ABD ve ABD’nin başta Rusya ve İran olmak üzere uyguladığı yaptırım politikalarını, bu köşede sıkça konu ediyoruz. Rusya-Ukrayna savaşı öncesi ABD’nin tekelinde olan yaptırım ve ambargolar, savaş sonrası AB tarafından Rusya’ya yöneltilen yaptırımların sonucunda çeşitlilik kazanmıştı. Zira bugün Rusya ile aktif ticari ilişki kurmak, Türk şirketler için karmaşık bir süreç halini aldı.
Özellikle son 1-2 aydır ülkemizde pek çok şirket, en başta Rusya yaptırımlarını ihlalden dolayı ABD tarafından uygulamaya tabi tutuldu. Yaptırım ihlalcileri olarak belirlenen bu kişilere ve ilgili olaylara kısaca göz gezdirelim.
Bir Anonim Şirket ve yöneticisi, Rus hükümetiyle ilişiği bulunan savunma şirketlerine elektronik ürünler tedarik ettiği iddiasıyla listeye alınıyor. Yine başka bir Limited Şirket, ABD bazlı elektronik aksamları Rusya’ya ihraç etmesi Rus hükümetinin savunmasına katkıda bulunması ithamıyla yaptırıma tabi tutuluyor. Başka bir şirket, Türkiye dışında üretilen elektronik aksamların Rusya’ya gönderilebilmesi için ülkemizdeki şirketi kullanıyor ve yaptırımlı kişi ve kurumlara bu ürünlerin gönderimi ile itham ediliyor. Burada önemli bir detay var. Ürünlerin Rusya’ya gönderilebilmesi için karmaşık ve anlaşılması güç bir yol tasarlandığı vurgulanıyor ve bunun tespit edildiği iddia ediliyor.

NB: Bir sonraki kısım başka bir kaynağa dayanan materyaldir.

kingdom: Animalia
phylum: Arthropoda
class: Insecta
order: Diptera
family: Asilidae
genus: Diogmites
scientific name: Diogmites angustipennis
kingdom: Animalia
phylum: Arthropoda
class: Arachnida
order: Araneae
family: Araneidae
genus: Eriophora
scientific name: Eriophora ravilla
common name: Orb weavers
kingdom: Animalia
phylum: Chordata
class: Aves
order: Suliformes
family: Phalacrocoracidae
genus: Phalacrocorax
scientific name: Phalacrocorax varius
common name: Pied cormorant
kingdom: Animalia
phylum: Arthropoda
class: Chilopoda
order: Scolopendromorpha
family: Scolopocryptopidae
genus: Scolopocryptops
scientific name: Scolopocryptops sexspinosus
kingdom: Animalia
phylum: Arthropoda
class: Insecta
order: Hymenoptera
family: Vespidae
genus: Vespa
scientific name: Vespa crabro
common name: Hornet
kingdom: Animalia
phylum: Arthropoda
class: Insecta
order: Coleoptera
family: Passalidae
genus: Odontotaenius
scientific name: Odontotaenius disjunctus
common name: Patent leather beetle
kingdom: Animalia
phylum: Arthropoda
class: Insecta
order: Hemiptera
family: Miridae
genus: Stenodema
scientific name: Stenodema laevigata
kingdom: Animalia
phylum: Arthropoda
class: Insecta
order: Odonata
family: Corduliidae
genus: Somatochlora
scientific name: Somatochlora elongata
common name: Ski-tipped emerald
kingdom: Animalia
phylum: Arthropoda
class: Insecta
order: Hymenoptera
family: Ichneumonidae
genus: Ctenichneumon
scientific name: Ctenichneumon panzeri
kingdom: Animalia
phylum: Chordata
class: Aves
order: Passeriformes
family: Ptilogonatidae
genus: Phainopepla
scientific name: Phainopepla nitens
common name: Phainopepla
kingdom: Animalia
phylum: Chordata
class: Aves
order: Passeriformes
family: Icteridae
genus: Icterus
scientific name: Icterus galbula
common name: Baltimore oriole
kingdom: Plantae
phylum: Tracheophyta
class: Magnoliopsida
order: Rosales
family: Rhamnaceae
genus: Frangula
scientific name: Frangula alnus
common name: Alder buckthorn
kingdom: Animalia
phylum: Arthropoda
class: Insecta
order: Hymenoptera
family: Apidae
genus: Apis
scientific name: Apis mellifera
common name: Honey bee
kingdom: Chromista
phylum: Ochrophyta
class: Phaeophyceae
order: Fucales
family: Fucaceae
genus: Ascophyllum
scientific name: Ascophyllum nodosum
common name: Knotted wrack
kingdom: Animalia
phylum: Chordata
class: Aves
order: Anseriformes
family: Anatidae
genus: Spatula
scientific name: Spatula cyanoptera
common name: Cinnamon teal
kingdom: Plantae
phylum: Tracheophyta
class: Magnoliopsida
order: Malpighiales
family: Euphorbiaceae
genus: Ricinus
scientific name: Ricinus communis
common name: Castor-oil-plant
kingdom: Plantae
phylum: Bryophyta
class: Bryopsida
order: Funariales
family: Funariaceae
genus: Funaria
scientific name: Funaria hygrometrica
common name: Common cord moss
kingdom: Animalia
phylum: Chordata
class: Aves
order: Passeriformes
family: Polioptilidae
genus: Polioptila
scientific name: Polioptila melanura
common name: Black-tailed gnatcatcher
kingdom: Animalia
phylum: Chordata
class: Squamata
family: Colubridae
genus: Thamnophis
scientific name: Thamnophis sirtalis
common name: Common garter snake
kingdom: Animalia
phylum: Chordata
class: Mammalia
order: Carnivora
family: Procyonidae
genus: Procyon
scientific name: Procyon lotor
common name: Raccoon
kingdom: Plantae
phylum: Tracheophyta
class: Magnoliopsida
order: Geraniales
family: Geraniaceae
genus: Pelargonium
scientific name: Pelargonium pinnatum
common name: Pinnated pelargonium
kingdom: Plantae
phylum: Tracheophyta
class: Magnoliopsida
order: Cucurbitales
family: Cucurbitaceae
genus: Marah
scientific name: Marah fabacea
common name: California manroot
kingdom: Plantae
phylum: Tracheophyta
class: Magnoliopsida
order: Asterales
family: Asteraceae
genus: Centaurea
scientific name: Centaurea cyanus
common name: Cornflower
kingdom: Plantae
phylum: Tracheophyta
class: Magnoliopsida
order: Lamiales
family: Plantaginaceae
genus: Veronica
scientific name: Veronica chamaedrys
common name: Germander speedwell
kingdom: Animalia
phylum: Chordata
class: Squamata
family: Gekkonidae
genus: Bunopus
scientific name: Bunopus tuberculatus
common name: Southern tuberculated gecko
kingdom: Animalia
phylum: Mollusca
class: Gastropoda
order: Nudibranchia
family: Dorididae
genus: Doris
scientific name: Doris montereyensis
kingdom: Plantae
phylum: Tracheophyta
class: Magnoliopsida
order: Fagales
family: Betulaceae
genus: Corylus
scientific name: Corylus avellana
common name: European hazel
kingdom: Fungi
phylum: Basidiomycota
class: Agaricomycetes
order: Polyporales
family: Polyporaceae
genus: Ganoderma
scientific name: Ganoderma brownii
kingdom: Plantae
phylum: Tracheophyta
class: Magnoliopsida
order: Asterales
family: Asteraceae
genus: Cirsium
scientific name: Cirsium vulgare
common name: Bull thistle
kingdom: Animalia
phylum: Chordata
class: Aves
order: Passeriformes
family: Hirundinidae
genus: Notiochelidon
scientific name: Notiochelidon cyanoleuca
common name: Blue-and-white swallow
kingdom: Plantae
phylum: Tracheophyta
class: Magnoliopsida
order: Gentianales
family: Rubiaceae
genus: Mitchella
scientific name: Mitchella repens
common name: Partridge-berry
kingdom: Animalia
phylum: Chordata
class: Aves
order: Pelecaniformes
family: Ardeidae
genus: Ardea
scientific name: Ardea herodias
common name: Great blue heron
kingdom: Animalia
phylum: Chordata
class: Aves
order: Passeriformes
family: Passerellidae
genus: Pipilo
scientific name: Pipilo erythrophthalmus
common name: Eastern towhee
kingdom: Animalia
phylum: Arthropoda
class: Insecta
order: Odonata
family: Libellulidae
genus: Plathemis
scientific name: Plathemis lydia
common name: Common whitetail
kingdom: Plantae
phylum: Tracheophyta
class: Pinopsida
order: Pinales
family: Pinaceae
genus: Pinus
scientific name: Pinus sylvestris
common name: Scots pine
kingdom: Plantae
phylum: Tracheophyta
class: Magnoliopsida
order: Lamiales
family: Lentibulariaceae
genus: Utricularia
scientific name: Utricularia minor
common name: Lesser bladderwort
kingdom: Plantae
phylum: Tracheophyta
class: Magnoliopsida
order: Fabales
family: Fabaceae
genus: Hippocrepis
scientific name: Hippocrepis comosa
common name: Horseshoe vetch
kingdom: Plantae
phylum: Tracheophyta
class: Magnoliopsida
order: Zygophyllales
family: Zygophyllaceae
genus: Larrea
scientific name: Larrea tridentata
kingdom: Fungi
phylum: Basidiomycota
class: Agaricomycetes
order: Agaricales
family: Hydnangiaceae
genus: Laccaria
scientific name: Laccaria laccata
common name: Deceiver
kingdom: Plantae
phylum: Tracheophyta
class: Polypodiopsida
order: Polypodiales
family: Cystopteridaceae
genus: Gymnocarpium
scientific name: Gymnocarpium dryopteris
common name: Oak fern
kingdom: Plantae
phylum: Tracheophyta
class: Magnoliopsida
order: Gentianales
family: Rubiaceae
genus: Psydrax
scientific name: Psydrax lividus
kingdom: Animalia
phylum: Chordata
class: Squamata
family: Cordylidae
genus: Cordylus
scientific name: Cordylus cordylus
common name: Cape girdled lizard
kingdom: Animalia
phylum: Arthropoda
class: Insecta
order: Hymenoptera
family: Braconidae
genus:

Burada daha saymadığımız pek çok Türk şirket son bir ayda ABD’nin yaptırım ihlalcileri listesine girdi. Bu şirketler ve yöneticileri sonuç olarak, ABD finansal sisteminin tamamen dışında tutuluyor. ABD doları, menşeli ürün ve hizmetlerin kullanımı dahil. Belirtmek gerekir ki, söz konusu yaptırım ihlalinin gerçek olmadığı iddiasıyla, ABD’de dava açılabiliyor.
Bazı endüstrilerde ABD temelli ürünlerin ve bilgilerin kullanılması yönünde sınırlamalar da mevcut. Bu sefer konu Yaptırımlar değil, İhracat Kontrolleri oluyor. Yaptırımları yürüten kurum OFAC, İhracat Kontrolleri’ni yürüten kurum ise BIS. ABD menşeli ürünlerin ve kritik sektör oyuncularının mevzuata aykırı kullanım ve ihracatını denetleyen bu kurumun, dünyada ABD dışında 9 stratejik noktada temsilcileri mevcut ve noktalardan biri de İstanbul. İhracat Kontrollerine örnek vermek gerekirse; örneğin bir Türk vatandaşı, ABD savunma sektöründe kullanılmak üzere ürün tedariğinde bulunurken ürünleri ABD değil Türkiye’de üretiyor ve teknik çizimleri Türkiye’deki şirkete aktarıyor. Kişiye 33 ay hapis cezası veriliyor.
Sonuç olarak bu gibi yaptırımların ve kontrollerin hedefi haline gelmemek için, baştan önlemleri almak gerekiyor.